> [Task directions] Lay out each line of the records below as a JSON list of strings, one string per line, with blank lines omitted. Leave the pictures out of your answer.

> [Physical quantity readout data]
[Start of Attachment]

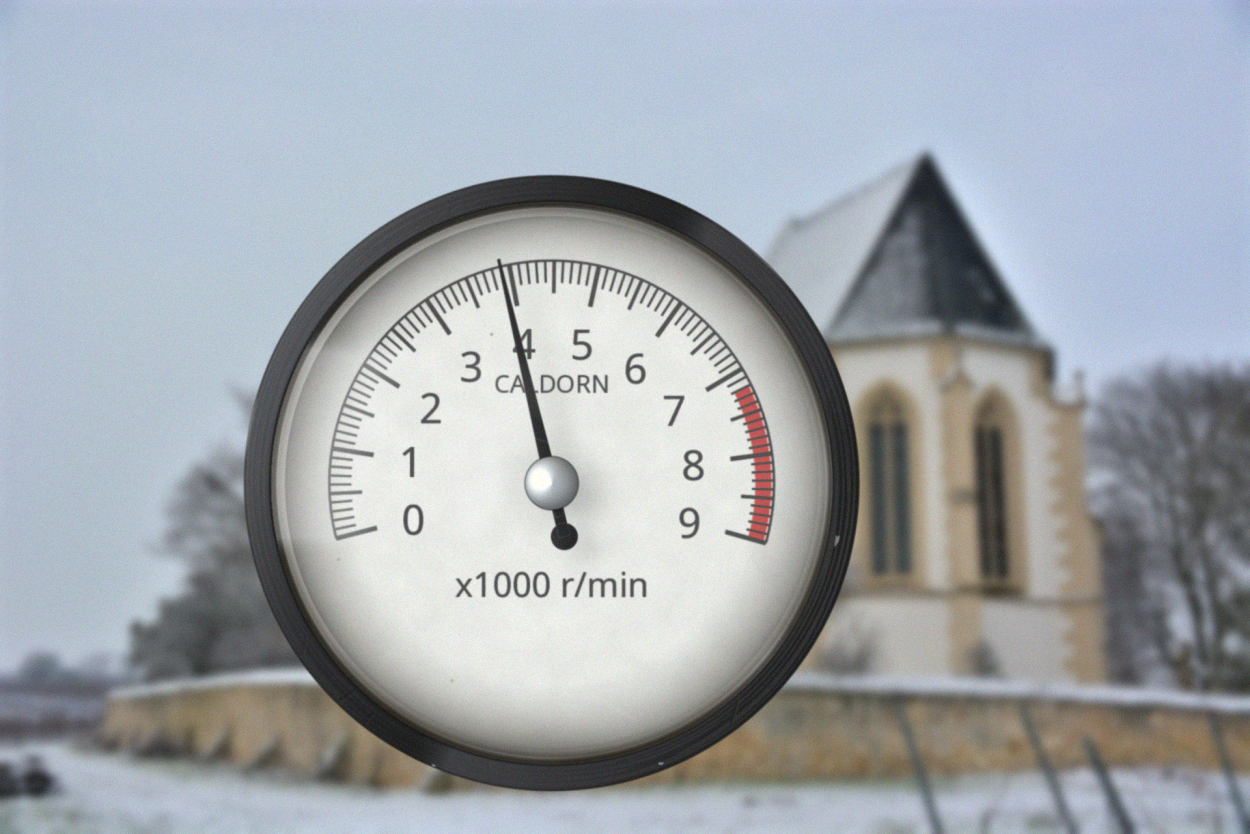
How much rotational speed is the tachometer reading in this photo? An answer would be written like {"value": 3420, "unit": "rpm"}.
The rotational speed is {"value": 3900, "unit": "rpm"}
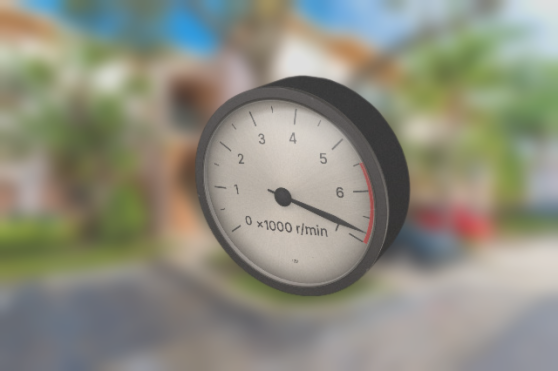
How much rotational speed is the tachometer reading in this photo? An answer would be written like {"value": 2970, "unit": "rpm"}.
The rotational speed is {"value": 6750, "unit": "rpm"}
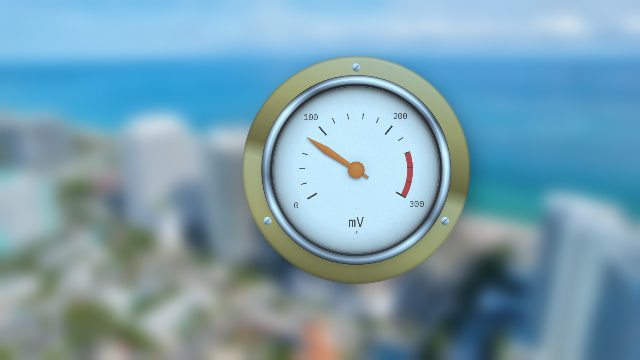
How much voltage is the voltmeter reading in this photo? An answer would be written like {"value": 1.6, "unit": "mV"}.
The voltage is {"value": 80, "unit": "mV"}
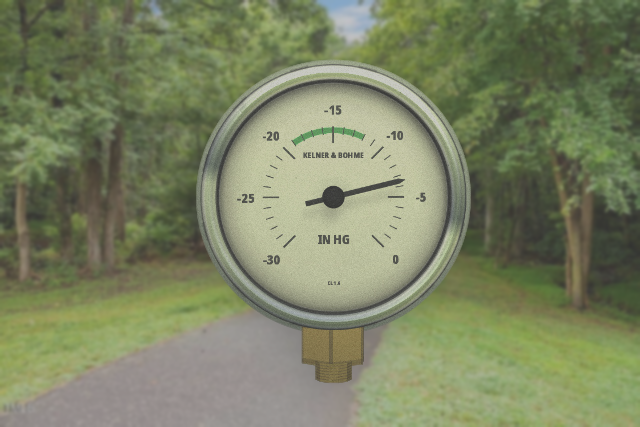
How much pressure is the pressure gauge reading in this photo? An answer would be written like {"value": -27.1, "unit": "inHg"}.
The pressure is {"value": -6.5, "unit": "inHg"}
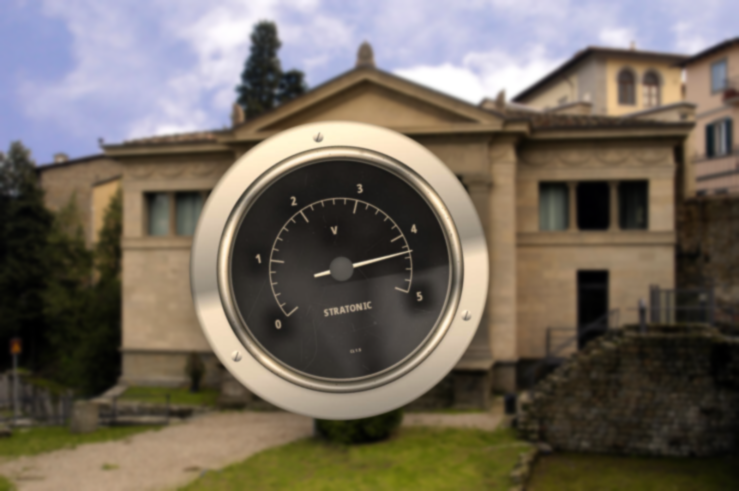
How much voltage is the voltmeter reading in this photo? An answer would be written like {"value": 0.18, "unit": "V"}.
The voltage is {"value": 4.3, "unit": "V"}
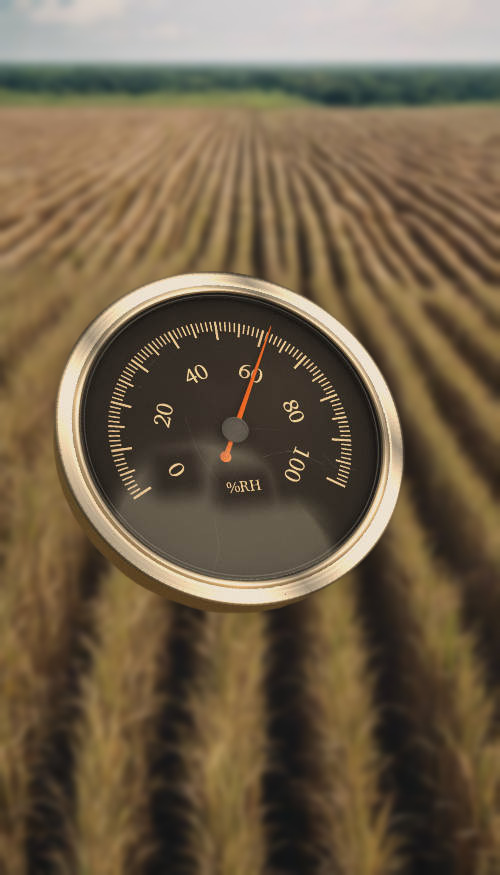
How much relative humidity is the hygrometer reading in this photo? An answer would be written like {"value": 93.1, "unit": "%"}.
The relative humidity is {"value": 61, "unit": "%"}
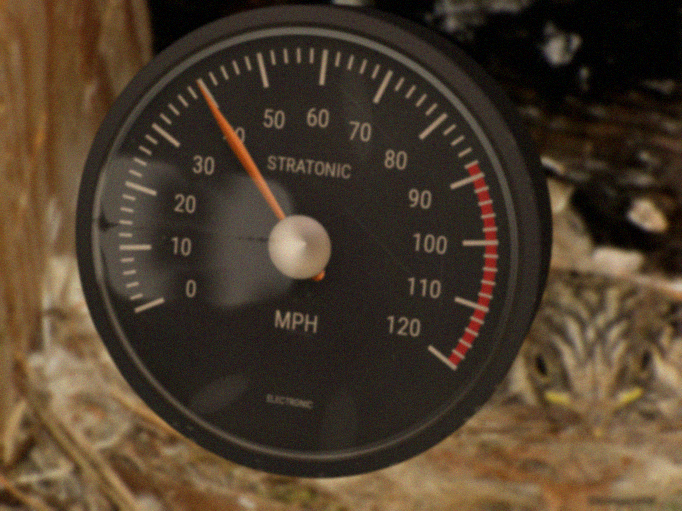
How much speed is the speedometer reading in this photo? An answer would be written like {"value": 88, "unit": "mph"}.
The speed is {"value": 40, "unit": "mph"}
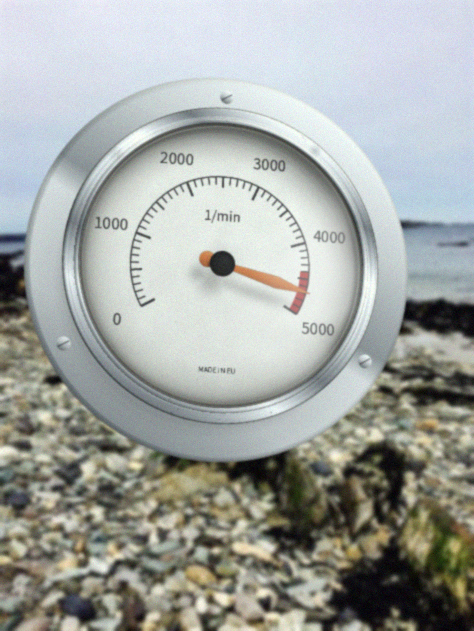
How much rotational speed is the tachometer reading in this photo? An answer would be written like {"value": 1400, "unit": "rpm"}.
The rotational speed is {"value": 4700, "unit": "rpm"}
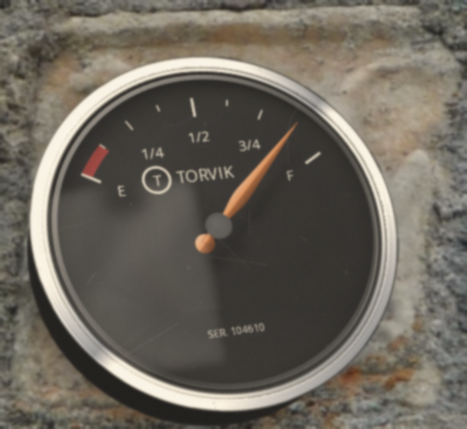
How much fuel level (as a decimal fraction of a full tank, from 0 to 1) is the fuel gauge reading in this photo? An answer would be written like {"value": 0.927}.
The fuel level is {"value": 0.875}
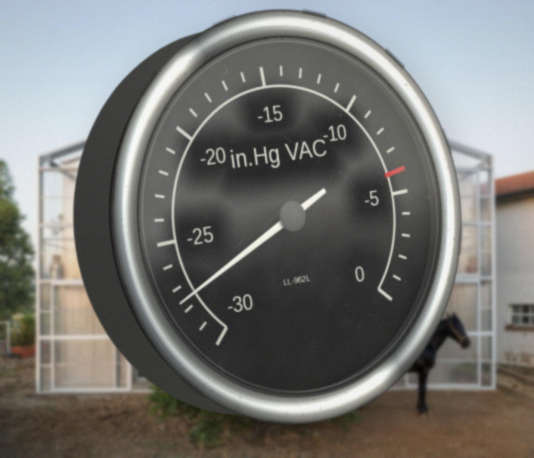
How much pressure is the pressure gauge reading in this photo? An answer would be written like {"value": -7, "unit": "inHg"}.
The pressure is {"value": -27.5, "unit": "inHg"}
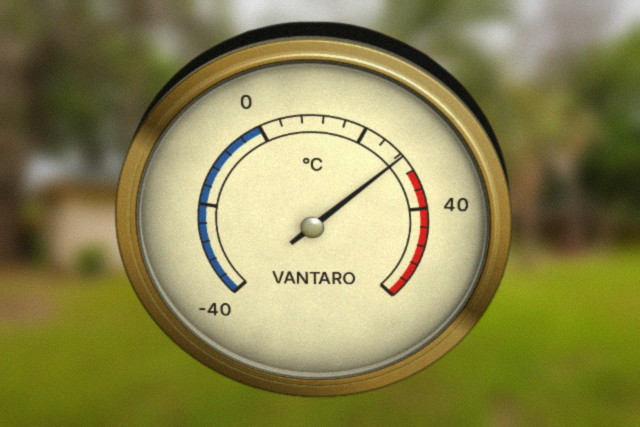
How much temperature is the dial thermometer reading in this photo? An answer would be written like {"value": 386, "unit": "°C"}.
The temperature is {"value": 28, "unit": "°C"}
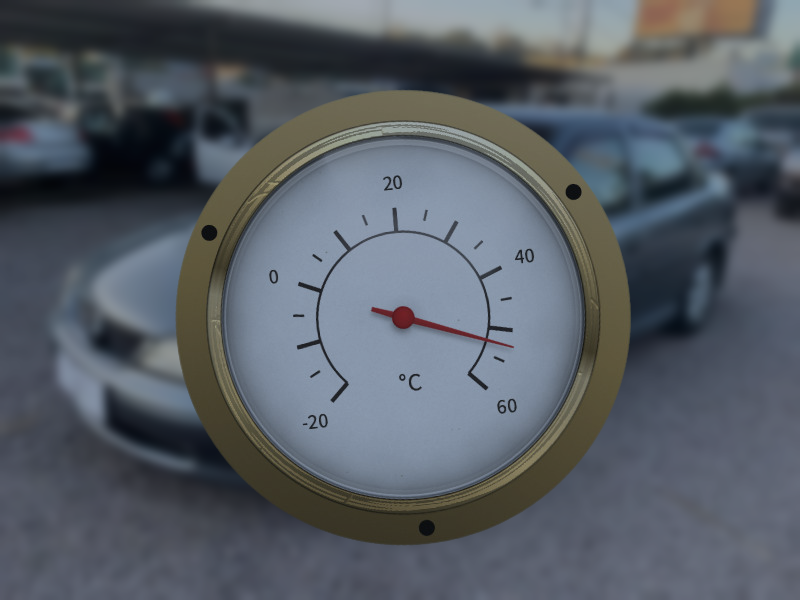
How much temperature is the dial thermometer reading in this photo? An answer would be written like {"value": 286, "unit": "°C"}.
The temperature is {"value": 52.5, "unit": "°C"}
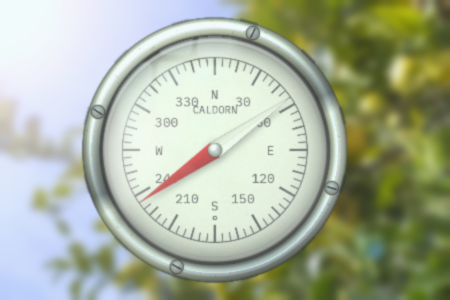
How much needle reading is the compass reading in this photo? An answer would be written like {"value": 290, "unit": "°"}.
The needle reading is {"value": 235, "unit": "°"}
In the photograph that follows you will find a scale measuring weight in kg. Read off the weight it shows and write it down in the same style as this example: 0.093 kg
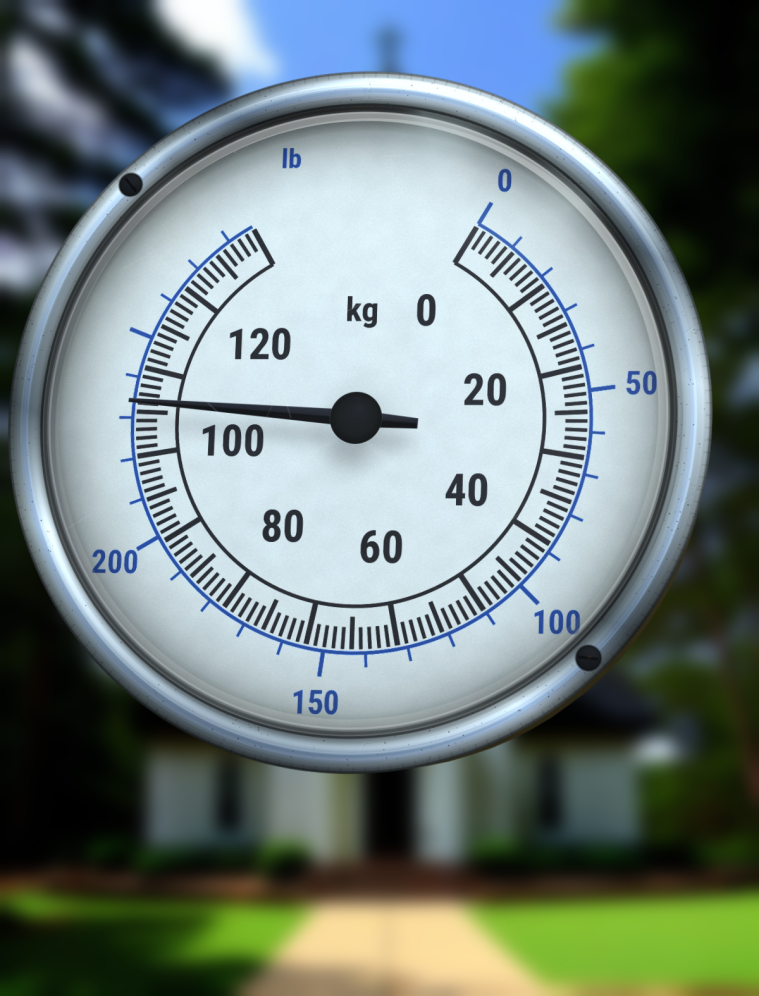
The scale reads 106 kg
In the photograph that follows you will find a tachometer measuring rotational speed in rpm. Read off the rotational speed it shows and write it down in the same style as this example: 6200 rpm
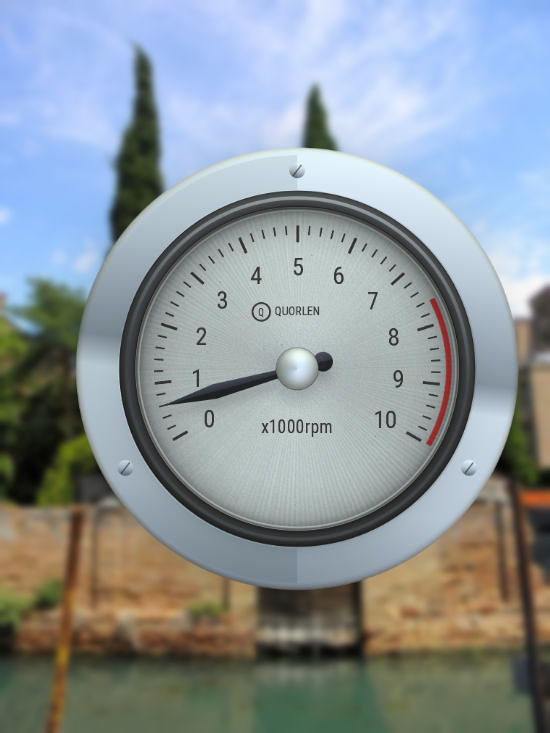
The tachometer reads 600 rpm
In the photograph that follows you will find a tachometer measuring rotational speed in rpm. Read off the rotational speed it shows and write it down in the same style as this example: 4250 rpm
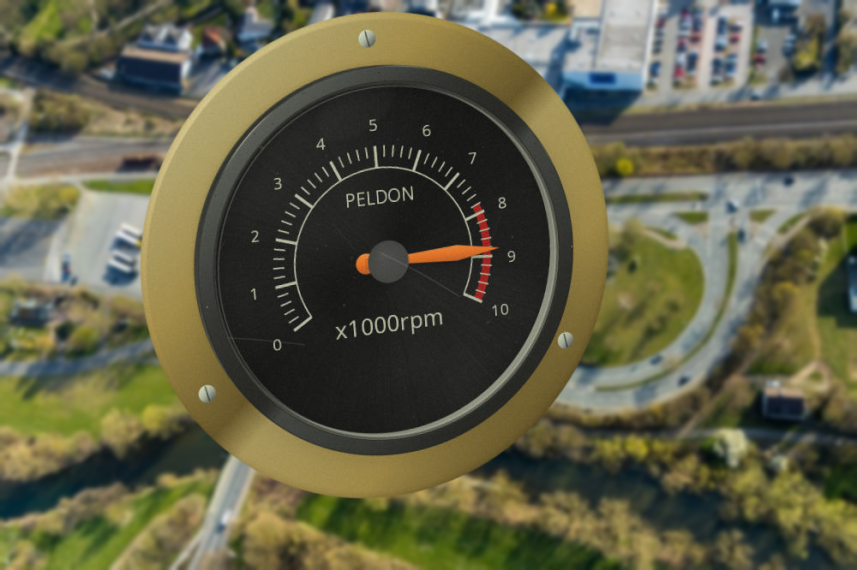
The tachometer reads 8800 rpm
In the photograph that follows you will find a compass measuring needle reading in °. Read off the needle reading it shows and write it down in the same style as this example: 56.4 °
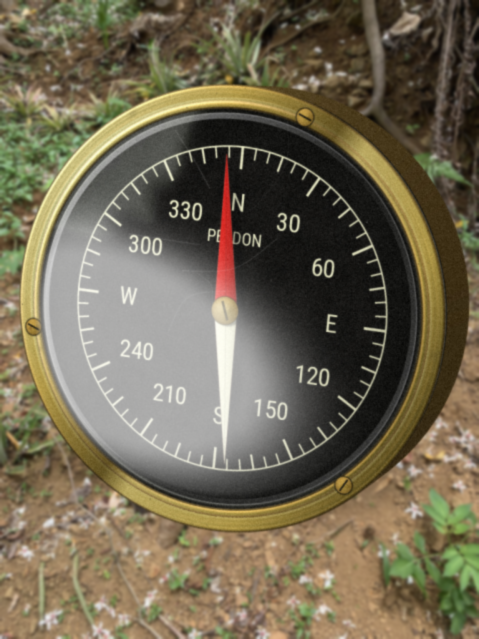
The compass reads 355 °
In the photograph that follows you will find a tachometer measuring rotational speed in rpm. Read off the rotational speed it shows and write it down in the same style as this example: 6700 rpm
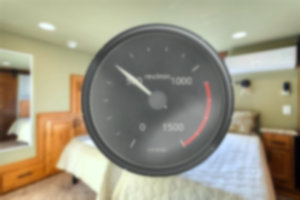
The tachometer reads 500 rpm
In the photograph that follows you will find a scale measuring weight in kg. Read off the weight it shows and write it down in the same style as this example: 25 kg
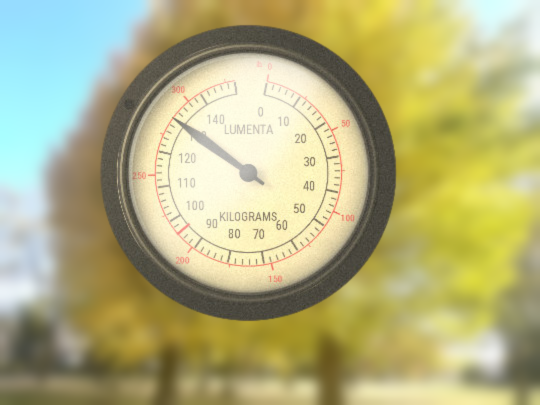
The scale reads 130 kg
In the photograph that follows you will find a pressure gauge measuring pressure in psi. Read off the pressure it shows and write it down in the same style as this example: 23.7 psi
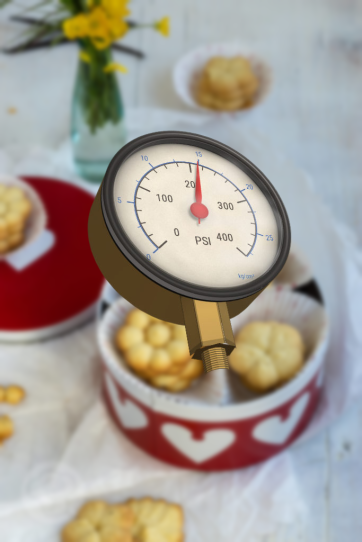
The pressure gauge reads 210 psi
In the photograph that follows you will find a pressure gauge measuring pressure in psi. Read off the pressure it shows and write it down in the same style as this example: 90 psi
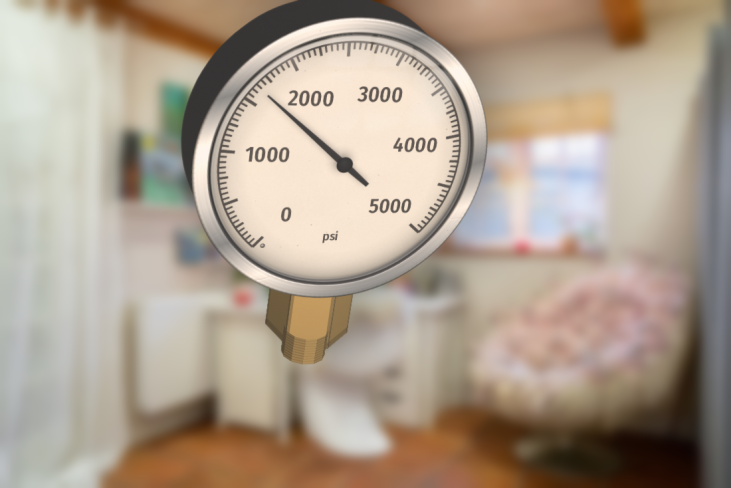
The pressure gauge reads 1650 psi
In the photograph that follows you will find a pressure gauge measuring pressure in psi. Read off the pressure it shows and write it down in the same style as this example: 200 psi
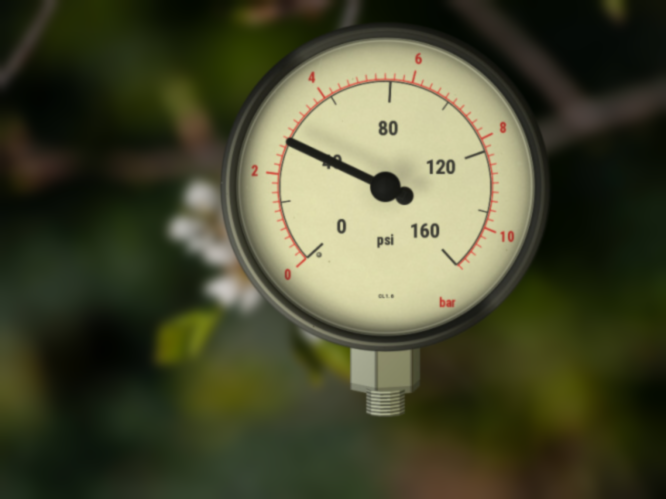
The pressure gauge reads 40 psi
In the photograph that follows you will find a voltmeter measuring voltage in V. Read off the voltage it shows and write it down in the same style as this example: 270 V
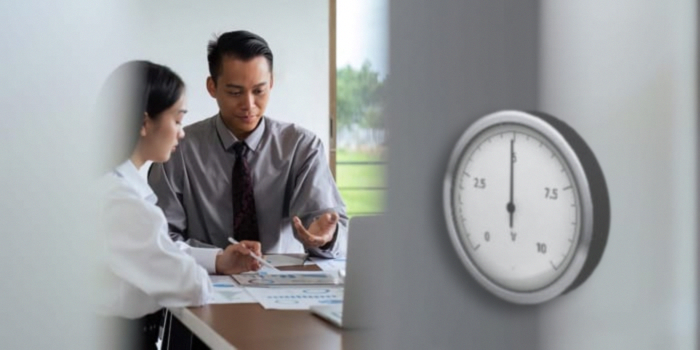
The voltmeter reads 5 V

[End of Attachment]

> [Response below]
[
  "How much rotational speed is the tachometer reading in this photo? An answer would be written like {\"value\": 3420, \"unit\": \"rpm\"}.",
  "The rotational speed is {\"value\": 3900, \"unit\": \"rpm\"}",
  "How much rotational speed is the tachometer reading in this photo? An answer would be written like {\"value\": 2970, \"unit\": \"rpm\"}.",
  "The rotational speed is {\"value\": 6750, \"unit\": \"rpm\"}",
  "How much voltage is the voltmeter reading in this photo? An answer would be written like {\"value\": 1.6, \"unit\": \"mV\"}.",
  "The voltage is {\"value\": 80, \"unit\": \"mV\"}",
  "How much pressure is the pressure gauge reading in this photo? An answer would be written like {\"value\": -27.1, \"unit\": \"inHg\"}.",
  "The pressure is {\"value\": -6.5, \"unit\": \"inHg\"}",
  "How much voltage is the voltmeter reading in this photo? An answer would be written like {\"value\": 0.18, \"unit\": \"V\"}.",
  "The voltage is {\"value\": 4.3, \"unit\": \"V\"}",
  "How much relative humidity is the hygrometer reading in this photo? An answer would be written like {\"value\": 93.1, \"unit\": \"%\"}.",
  "The relative humidity is {\"value\": 61, \"unit\": \"%\"}",
  "How much speed is the speedometer reading in this photo? An answer would be written like {\"value\": 88, \"unit\": \"mph\"}.",
  "The speed is {\"value\": 40, \"unit\": \"mph\"}",
  "How much rotational speed is the tachometer reading in this photo? An answer would be written like {\"value\": 1400, \"unit\": \"rpm\"}.",
  "The rotational speed is {\"value\": 4700, \"unit\": \"rpm\"}",
  "How much fuel level (as a decimal fraction of a full tank, from 0 to 1) is the fuel gauge reading in this photo? An answer would be written like {\"value\": 0.927}.",
  "The fuel level is {\"value\": 0.875}",
  "How much pressure is the pressure gauge reading in this photo? An answer would be written like {\"value\": -7, \"unit\": \"inHg\"}.",
  "The pressure is {\"value\": -27.5, \"unit\": \"inHg\"}",
  "How much temperature is the dial thermometer reading in this photo? An answer would be written like {\"value\": 386, \"unit\": \"°C\"}.",
  "The temperature is {\"value\": 28, \"unit\": \"°C\"}",
  "How much temperature is the dial thermometer reading in this photo? An answer would be written like {\"value\": 286, \"unit\": \"°C\"}.",
  "The temperature is {\"value\": 52.5, \"unit\": \"°C\"}",
  "How much needle reading is the compass reading in this photo? An answer would be written like {\"value\": 290, \"unit\": \"°\"}.",
  "The needle reading is {\"value\": 235, \"unit\": \"°\"}",
  "In the photograph that follows you will find a scale measuring weight in kg. Read off the weight it shows and write it down in the same style as this example: 0.093 kg",
  "The scale reads 106 kg",
  "In the photograph that follows you will find a tachometer measuring rotational speed in rpm. Read off the rotational speed it shows and write it down in the same style as this example: 6200 rpm",
  "The tachometer reads 600 rpm",
  "In the photograph that follows you will find a tachometer measuring rotational speed in rpm. Read off the rotational speed it shows and write it down in the same style as this example: 4250 rpm",
  "The tachometer reads 8800 rpm",
  "In the photograph that follows you will find a compass measuring needle reading in °. Read off the needle reading it shows and write it down in the same style as this example: 56.4 °",
  "The compass reads 355 °",
  "In the photograph that follows you will find a tachometer measuring rotational speed in rpm. Read off the rotational speed it shows and write it down in the same style as this example: 6700 rpm",
  "The tachometer reads 500 rpm",
  "In the photograph that follows you will find a scale measuring weight in kg. Read off the weight it shows and write it down in the same style as this example: 25 kg",
  "The scale reads 130 kg",
  "In the photograph that follows you will find a pressure gauge measuring pressure in psi. Read off the pressure it shows and write it down in the same style as this example: 23.7 psi",
  "The pressure gauge reads 210 psi",
  "In the photograph that follows you will find a pressure gauge measuring pressure in psi. Read off the pressure it shows and write it down in the same style as this example: 90 psi",
  "The pressure gauge reads 1650 psi",
  "In the photograph that follows you will find a pressure gauge measuring pressure in psi. Read off the pressure it shows and write it down in the same style as this example: 200 psi",
  "The pressure gauge reads 40 psi",
  "In the photograph that follows you will find a voltmeter measuring voltage in V. Read off the voltage it shows and write it down in the same style as this example: 270 V",
  "The voltmeter reads 5 V"
]